Input records
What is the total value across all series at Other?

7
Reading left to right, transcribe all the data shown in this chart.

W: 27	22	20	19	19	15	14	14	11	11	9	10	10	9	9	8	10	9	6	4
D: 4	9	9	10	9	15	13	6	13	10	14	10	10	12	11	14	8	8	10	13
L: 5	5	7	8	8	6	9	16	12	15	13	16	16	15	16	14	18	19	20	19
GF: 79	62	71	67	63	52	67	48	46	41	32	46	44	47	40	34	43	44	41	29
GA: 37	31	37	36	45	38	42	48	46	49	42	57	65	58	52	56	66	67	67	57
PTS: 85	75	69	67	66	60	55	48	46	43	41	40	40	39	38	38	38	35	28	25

Problem statement
Rewrite the listing above as a numbered list, starting with its first line and going on through the line containing "Reading left to". Leave out any blank lines.

Solved exercise
1. What is the total value across all series at Other?
2. 7
3. Reading left to right, transcribe all the data shown in this chart.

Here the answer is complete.